Lu was always a delight—bright, sweet, good-natured, always smiling. She found me on the Internet and wrote a few weeks ago. I remembered her immediately. She told me how many kids from back then she still keeps in touch with, although they’re certainly not kids anymore! And, most remember me as someone who inspired them, as Lu says she does. I heard from a boy she gave my info to, who I also remembered fondly. He wrote to say that he never forgot me and how much I cared about the kids.

Lu invited me to lunch and we spent 4 hours yakking about the old and new. She kept saying how much I’d inspired her. Her mom even called during our lunch and asked to talk to me, going on and on about how she remembered me as someone who made an impact. She blessed me over and over and over. Wow! I wasn’t even her regular teacher yet I made a difference! Lu went on about how many other kids had very wonderful memories of me.

It’s a true blessing to know that in the midst of my own unhappiness, I made a difference to these kids that hasn’t been forgotten. I wasn’t happy but tried to make the best of what I was doing and to find pleasure in an unhappy situation.
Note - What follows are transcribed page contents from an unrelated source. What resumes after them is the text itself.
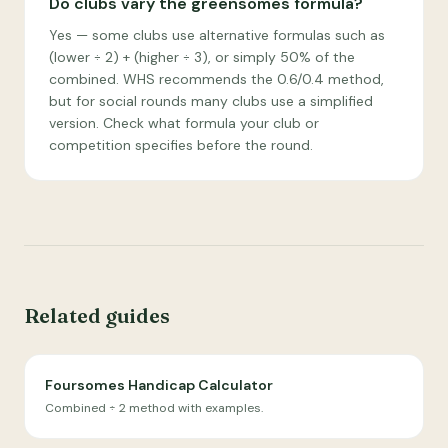
Do clubs vary the greensomes formula?
Yes — some clubs use alternative formulas such as
(lower ÷ 2) + (higher ÷ 3), or simply 50% of the
combined. WHS recommends the 0.6/0.4 method,
but for social rounds many clubs use a simplified
version. Check what formula your club or
competition specifies before the round.
Related guides
Foursomes Handicap Calculator
Combined ÷ 2 method with examples.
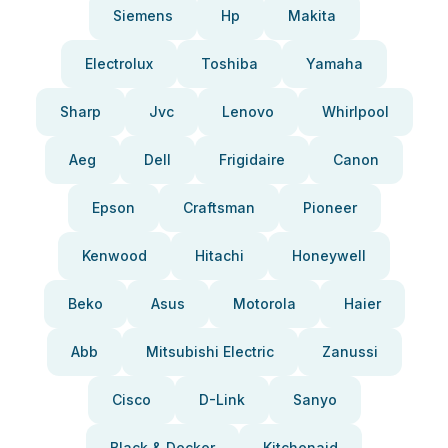
Siemens
Hp
Makita
Electrolux
Toshiba
Yamaha
Sharp
Jvc
Lenovo
Whirlpool
Aeg
Dell
Frigidaire
Canon
Epson
Craftsman
Pioneer
Kenwood
Hitachi
Honeywell
Beko
Asus
Motorola
Haier
Abb
Mitsubishi Electric
Zanussi
Cisco
D-Link
Sanyo
Black & Decker
Kitchenaid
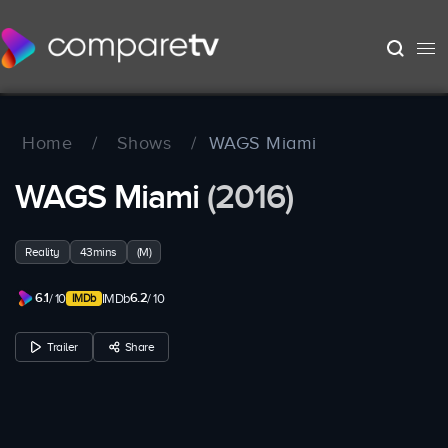
Home
/
Shows
/
WAGS Miami
WAGS Miami
(2016)
Reality
43mins
(M)
6.1
6.2
/ 10
IMDb
/ 10
Trailer
Share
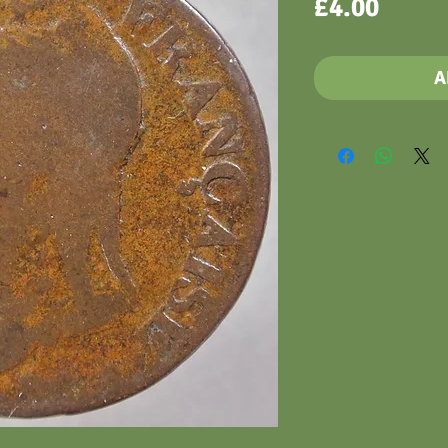
Price
£4.00
A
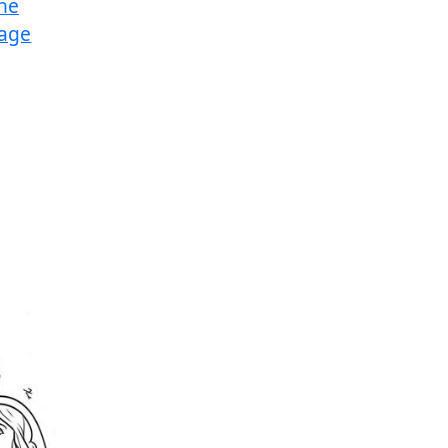
the
Page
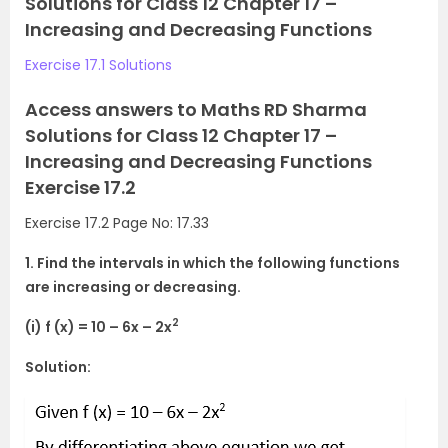
Solutions for Class 12 Chapter 17 –
Increasing and Decreasing Functions
Exercise 17.1 Solutions
Access answers to Maths RD Sharma
Solutions for Class 12 Chapter 17 –
Increasing and Decreasing Functions
Exercise 17.2
Exercise 17.2 Page No: 17.33
1. Find the intervals in which the following functions
are increasing or decreasing.
2
(i) f (x) = 10 – 6x – 2x
Solution:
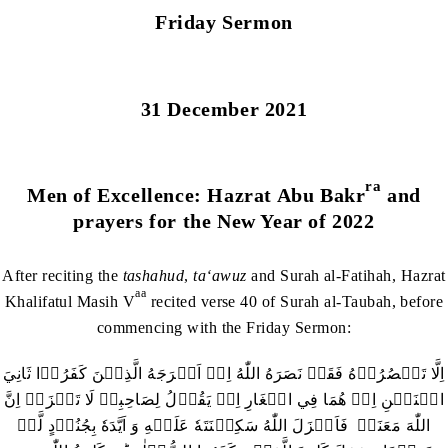
Friday Sermon
31 December 2021
ra
Men of Excellence: Hazrat Abu Bakr
and
prayers for the New Year of 2022
After reciting the
tashahud
,
ta‘awuz
and Surah al-Fatihah, Hazrat
aa
Khalifatul Masih V
recited verse 40 of Surah al-Taubah, before
commencing with the Friday Sermon:
اِلَّا تَنۡصُرُوۡهُ فَقَدۡ نَصَرَهُ اللّٰهُ اِذۡ اَخۡرَجَهُ الَّذِيۡنَ كَفَرُوۡا ثَانِيَ
اثۡنَيۡنِ اِذۡ هُمَا فِي الۡغَارِ اِذۡ يَقُوۡلُ لِصَاحِبِهٖ لَا تَحۡزَنۡ اِنَّ
اللّٰهَ مَعَنَاۚ فَاَنۡزَلَ اللّٰهُ سَكِيۡنَتَهٗ عَلَيۡهِ وَ اَيَّدَهٗ بِجُنُوۡدٍ لَّمۡ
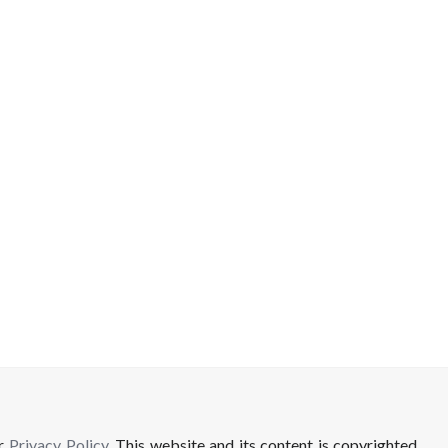
ur
Privacy Policy
. This website and its content is copyrighted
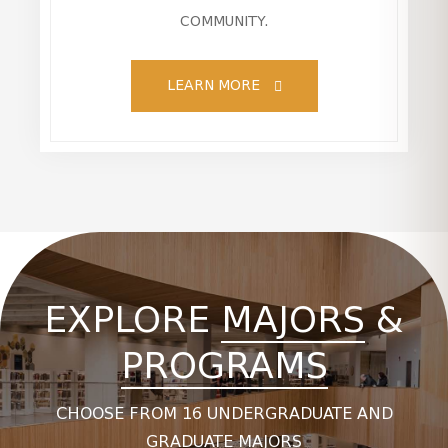
COMMUNITY.
LEARN MORE
EXPLORE
MAJORS
&
PROGRAMS
CHOOSE FROM 16 UNDERGRADUATE AND
GRADUATE MAJORS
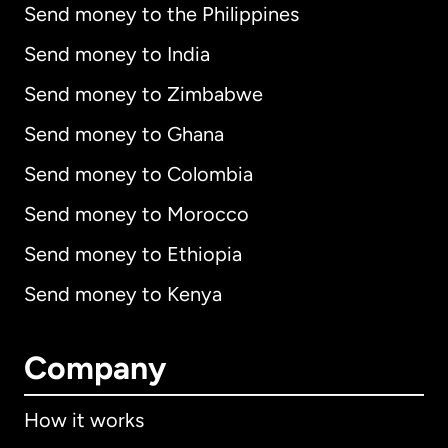
Send money to the Philippines
Send money to India
Send money to Zimbabwe
Send money to Ghana
Send money to Colombia
Send money to Morocco
Send money to Ethiopia
Send money to Kenya
Company
How it works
When you’re a DoorMat, you kind of think that’s what you deserve, and accept the small bits of sunshine in your life. These kids were my sunshine.

As I look back, I feel truly blessed to have been able to give these kids the caring I did. Knowing that I made a difference to them is a surprising blessing.

Keep your eyes open for your own blessings. I’ve gotten cut from the thorns of a bouquet of roses, but still appreciated their beauty and fragrance. Often we wait for something big to happen before feeling blessed, or can’t see the rose among the thorns. Look for blessings in everything you do. They’re there, if you watch for them.